The oxidation of Mn(II) by both BrO3− and HSO5− in the presence of MoO42−, in weakly acidic solution over the pH ranges 3.9–5.5 and 4.4–5.5, respectively, results in the formation of the heteropolyoxomolybdate [MnMo9O32]6− in each case. The kinetics of oxidation were studied at 40.0 °C for BrO3− and 30.0 °C for HSO5−, along with temperature dependence studies, and for each oxidant were found to exhibit solution autocatalytic behaviour. For BrO3− the oxidation kinetics followed the expanded rate expression
+d[MnMo9O326−]/dt
=
kAC(1)[Mn2+][MnMo9O326−][HMoO4−]2[BrO3−]
based
on an examination of the individual [BrO3−], pH and actual [MoO42−] dependences, with a value for kAC(1) of 9.09(34) × 106 dm12 mol−4 s−1. For HSO5− the oxidation kinetics followed the expanded two-term rate expression
+d[MnMo9O326−]/dt
=
kAC(2a)[Mn2+][MnMo9O326−][HMoO4−]−5[SO5−] +
kAC(2b)[Mn2+][MnMo9O326−][HMoO4−]−5[HSO5−]

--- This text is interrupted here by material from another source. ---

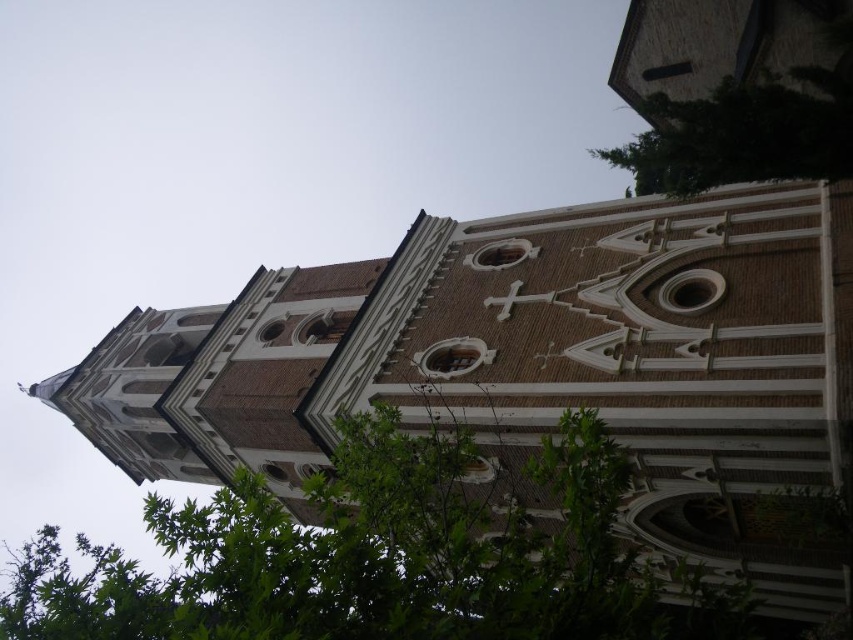
I want to click on green leafy tree at lower left, so click(x=381, y=557).

Is green leafy tree at lower left further to camera compared to green leafy tree at upper right?

No, it is in front of green leafy tree at upper right.

Locate an element on the screen. The width and height of the screenshot is (853, 640). green leafy tree at lower left is located at coordinates (381, 557).

The width and height of the screenshot is (853, 640). Find the location of `green leafy tree at lower left`. green leafy tree at lower left is located at coordinates (381, 557).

based on [HSO5−], pH and [MoO42−] dependences. The values of kAC(2a)
and kAC(2b) are 4.6(4) × 10−11 dm−9 mol3 s−1 and 2.6(4) × 10−15 dm−9 mol3 s−1. For BrO3− oxidation, from the composition of the transition state, it is proposed that the product [MnMo9O32]6− species combines with Mn(II) and two HMoO4− ions to generate a Mn(II)-substituted lacunary [MnIIMnIVMo11O39]6− anion based on a Keggin structure, with the Mn(IV) located at the centre of the polyoxomolybdate framework. Extended-Hückel molecular orbital calculations have been used to investigate the stability of the proposed Mn(II)-substituted lacunary species, based on an α-Keggin structure, relative to the unassembled components. For HSO5−
oxidation, the two parallel pathways indicate oxidation by both HSO5− and its deprotonated form SO5−. The two mechanisms reflect the differences in how BrO3− and HSO5− operate oxidatively and have been highlighted by the facile nature of polyoxomolybdate polymerization. In each case following oxidation of Mn(II) to Mn(IV) fast separation of the two Mn(IV) centres must subsequently occur, along with rapid assembly of the polyoxomolybdate frameworks around each centre to yield the product species.